Could CBD reduce my child’s seizures?

Yeah, actually. It’s entirely possible that it could.

In November 2018, the US Food and Drug Administration approved Epidiolex, a liquid form of CBD, for use in reducing seizures caused by two potentially fatal forms of severe childhood epilepsy, Lennox-Gastaut syndrome and Dravet syndrome.

(Cannabidiol made a splash in the news as a potential treatment for seizures in 2013, when CNN’s Sanjay Gupta featured the story of a Colorado couple, Matt and Paige Figi, who were using CBD oil to treat their daughter Charlotte’s seizures. The Stanley Brothers—the family business that provided that oil—said they heard from thousands of families following the story, and so was born Charlotte’s Web, one of the world’s biggest CBD companies.)

Evelyn Nussenbaum, the mother of the first patient to receive Epidiolex, remembered reading a study about treating seizures with CBD in (you guessed it) rats in 2011, and thinking, “My son needs access to that.” Her son Sam became part of a one-person trial at the University of California-San Francisco. His seizures were drastically reduced without side effects, and in 2015, the doctor overseeing his care co-authored a study of 214 patients with severe childhood-onset epilepsy that showed a 36.5% median decrease in seizures over a 12-week treatment period with oral CBD.

For Epidiolex’s manufacturer GW Pharmaceuticals to receive FDA approval for the drug, clinical trials were imperative. In one such double-blind, placebo-controlled study involving 120 participants, CBD reduced the number of seizures by about half in 40% of patients—and eliminated them completely in three cases.

While Epidiolex is approved specifically for treating two forms of childhood epilepsy, Orrin Devinsky, the director of the Comprehensive Epilepsy Center at NYU Langone Health and the lead investigator of two clinical trials of the drug, told CNN he believed there’s a good chance it will be prescribed for “off-label” use. This practice of doctors prescribing drugs to treat conditions for which it is not officially approved is legal and common, according to the US Department of Health and Human Services.
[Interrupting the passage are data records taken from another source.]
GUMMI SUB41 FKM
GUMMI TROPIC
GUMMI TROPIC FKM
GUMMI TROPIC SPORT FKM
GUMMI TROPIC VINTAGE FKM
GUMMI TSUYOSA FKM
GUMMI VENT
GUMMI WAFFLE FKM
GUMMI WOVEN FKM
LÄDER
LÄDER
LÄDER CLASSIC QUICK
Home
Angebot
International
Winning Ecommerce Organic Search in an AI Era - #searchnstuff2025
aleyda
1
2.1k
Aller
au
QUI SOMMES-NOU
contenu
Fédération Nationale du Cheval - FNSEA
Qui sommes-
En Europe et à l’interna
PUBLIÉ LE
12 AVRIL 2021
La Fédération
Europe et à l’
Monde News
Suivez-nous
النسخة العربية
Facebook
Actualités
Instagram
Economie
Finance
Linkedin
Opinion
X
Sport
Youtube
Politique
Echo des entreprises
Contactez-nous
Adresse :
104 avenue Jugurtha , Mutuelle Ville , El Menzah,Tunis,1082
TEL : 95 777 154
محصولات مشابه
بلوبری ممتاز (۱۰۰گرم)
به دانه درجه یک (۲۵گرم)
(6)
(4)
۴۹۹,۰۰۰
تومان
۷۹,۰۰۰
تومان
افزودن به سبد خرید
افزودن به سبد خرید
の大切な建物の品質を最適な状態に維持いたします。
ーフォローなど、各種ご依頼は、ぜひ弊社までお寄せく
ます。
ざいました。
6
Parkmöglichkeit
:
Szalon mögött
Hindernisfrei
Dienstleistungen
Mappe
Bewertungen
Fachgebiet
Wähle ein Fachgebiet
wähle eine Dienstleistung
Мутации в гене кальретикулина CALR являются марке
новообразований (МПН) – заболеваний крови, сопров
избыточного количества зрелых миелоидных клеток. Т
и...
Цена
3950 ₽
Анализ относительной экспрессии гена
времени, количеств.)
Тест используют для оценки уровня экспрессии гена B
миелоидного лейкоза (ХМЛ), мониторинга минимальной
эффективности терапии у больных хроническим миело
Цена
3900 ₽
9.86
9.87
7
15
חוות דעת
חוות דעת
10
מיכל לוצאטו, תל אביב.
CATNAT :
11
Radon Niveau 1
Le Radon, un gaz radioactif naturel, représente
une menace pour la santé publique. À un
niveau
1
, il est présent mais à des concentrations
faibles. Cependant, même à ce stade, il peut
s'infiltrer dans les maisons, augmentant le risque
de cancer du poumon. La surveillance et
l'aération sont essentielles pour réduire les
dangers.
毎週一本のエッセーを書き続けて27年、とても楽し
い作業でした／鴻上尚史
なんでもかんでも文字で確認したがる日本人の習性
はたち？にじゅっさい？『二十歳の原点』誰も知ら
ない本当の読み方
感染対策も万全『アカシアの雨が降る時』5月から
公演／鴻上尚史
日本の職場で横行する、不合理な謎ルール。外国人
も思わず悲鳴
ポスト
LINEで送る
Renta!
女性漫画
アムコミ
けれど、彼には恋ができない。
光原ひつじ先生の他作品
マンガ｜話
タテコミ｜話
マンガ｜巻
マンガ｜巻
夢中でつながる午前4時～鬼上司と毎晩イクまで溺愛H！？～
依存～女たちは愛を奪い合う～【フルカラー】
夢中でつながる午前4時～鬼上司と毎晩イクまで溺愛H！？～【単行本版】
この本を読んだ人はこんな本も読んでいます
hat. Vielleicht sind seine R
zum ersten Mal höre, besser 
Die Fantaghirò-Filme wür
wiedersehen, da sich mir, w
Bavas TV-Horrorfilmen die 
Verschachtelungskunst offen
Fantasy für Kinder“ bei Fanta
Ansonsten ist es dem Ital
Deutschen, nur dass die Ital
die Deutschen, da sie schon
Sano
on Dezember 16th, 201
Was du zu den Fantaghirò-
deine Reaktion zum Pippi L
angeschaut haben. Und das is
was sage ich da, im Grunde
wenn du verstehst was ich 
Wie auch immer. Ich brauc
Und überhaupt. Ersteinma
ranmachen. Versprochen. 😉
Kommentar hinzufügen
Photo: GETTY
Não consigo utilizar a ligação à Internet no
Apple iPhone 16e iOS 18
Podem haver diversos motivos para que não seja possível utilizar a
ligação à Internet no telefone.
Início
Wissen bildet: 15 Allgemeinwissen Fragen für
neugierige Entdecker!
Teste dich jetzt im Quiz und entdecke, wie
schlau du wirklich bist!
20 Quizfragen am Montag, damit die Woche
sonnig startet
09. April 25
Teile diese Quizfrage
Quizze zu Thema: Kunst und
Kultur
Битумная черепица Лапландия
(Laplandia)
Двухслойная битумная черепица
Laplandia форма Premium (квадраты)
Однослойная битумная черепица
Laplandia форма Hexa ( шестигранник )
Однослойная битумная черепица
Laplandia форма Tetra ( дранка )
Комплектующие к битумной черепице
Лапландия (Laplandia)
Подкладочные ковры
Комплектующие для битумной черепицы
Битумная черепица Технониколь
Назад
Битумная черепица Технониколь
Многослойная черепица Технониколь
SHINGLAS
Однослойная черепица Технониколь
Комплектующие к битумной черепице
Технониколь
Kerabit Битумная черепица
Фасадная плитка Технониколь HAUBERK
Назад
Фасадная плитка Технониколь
All of this shows a major shift in the way mainstream medical professionals—and consumers—have thought about cannabis and CBD.

“Throughout the last 70 years cannabis has been a pretty polarizing topic, from people believing that it was the ‘devil’s lettuce’ to people believing that it’s medicine,” says Cooper, the UCLA researcher. “With cannabidiol, which is non-intoxicating, people have this hope that it will really help to alleviate lot of disease states and symptoms that are not easily alleviated with traditional medication.”